YOUR GOAL:
Repeat the data precisely as given.
────────
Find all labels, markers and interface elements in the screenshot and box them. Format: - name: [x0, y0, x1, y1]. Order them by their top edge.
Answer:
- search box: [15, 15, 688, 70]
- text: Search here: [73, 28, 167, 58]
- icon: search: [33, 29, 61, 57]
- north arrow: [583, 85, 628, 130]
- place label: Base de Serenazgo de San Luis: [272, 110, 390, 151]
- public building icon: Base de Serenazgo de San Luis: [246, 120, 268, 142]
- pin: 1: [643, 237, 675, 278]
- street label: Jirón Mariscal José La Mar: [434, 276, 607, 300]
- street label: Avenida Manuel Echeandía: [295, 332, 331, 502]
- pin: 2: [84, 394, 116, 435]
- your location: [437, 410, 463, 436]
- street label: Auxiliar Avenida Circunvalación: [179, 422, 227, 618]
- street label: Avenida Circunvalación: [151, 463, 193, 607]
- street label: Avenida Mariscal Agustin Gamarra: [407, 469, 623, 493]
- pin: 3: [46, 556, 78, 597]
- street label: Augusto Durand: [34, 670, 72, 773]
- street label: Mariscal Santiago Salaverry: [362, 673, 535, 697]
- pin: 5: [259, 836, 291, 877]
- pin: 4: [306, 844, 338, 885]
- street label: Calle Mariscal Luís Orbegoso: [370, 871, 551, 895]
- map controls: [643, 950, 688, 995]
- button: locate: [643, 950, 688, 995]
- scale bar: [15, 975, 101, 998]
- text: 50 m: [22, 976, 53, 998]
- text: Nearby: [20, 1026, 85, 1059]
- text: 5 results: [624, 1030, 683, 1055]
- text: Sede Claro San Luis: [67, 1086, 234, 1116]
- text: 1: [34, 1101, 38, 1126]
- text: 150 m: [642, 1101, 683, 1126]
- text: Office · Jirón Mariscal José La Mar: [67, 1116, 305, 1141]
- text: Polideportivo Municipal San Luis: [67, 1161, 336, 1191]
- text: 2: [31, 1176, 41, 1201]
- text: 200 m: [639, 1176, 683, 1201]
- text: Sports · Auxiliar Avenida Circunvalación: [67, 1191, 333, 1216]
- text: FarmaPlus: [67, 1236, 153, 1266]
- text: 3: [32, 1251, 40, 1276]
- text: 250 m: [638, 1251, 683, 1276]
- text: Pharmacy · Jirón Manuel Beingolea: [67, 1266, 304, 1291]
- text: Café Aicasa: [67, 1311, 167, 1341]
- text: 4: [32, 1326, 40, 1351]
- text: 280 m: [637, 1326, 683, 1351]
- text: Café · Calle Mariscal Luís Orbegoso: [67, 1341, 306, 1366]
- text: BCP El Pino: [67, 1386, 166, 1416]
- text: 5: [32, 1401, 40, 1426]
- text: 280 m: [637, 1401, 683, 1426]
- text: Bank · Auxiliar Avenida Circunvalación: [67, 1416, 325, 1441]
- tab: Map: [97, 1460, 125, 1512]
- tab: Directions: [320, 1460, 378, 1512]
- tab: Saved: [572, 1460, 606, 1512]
────────
SOLUTION BELOW:
Find all labels, markers and interface elements in the screenshot and box them. Format: - name: [x0, y0, x1, y1]. Order them by their top edge.
Answer:
- search box: [15, 15, 688, 70]
- text: Search here: [73, 28, 167, 58]
- icon: search: [33, 29, 61, 57]
- north arrow: [583, 85, 628, 130]
- place label: Base de Serenazgo de San Luis: [272, 110, 390, 151]
- public building icon: Base de Serenazgo de San Luis: [246, 120, 268, 142]
- pin: 1: [643, 237, 675, 278]
- street label: Jirón Mariscal José La Mar: [434, 276, 607, 300]
- street label: Avenida Manuel Echeandía: [295, 332, 331, 502]
- pin: 2: [84, 394, 116, 435]
- your location: [437, 410, 463, 436]
- street label: Auxiliar Avenida Circunvalación: [179, 422, 227, 618]
- street label: Avenida Circunvalación: [151, 463, 193, 607]
- street label: Avenida Mariscal Agustin Gamarra: [407, 469, 623, 493]
- pin: 3: [46, 556, 78, 597]
- street label: Augusto Durand: [34, 670, 72, 773]
- street label: Mariscal Santiago Salaverry: [362, 673, 535, 697]
- pin: 5: [259, 836, 291, 877]
- pin: 4: [306, 844, 338, 885]
- street label: Calle Mariscal Luís Orbegoso: [370, 871, 551, 895]
- map controls: [643, 950, 688, 995]
- button: locate: [643, 950, 688, 995]
- scale bar: [15, 975, 101, 998]
- text: 50 m: [22, 976, 53, 998]
- text: Nearby: [20, 1026, 85, 1059]
- text: 5 results: [624, 1030, 683, 1055]
- text: Sede Claro San Luis: [67, 1086, 234, 1116]
- text: 1: [34, 1101, 38, 1126]
- text: 150 m: [642, 1101, 683, 1126]
- text: Office · Jirón Mariscal José La Mar: [67, 1116, 305, 1141]
- text: Polideportivo Municipal San Luis: [67, 1161, 336, 1191]
- text: 2: [31, 1176, 41, 1201]
- text: 200 m: [639, 1176, 683, 1201]
- text: Sports · Auxiliar Avenida Circunvalación: [67, 1191, 333, 1216]
- text: FarmaPlus: [67, 1236, 153, 1266]
- text: 3: [32, 1251, 40, 1276]
- text: 250 m: [638, 1251, 683, 1276]
- text: Pharmacy · Jirón Manuel Beingolea: [67, 1266, 304, 1291]
- text: Café Aicasa: [67, 1311, 167, 1341]
- text: 4: [32, 1326, 40, 1351]
- text: 280 m: [637, 1326, 683, 1351]
- text: Café · Calle Mariscal Luís Orbegoso: [67, 1341, 306, 1366]
- text: BCP El Pino: [67, 1386, 166, 1416]
- text: 5: [32, 1401, 40, 1426]
- text: 280 m: [637, 1401, 683, 1426]
- text: Bank · Auxiliar Avenida Circunvalación: [67, 1416, 325, 1441]
- tab: Map: [97, 1460, 125, 1512]
- tab: Directions: [320, 1460, 378, 1512]
- tab: Saved: [572, 1460, 606, 1512]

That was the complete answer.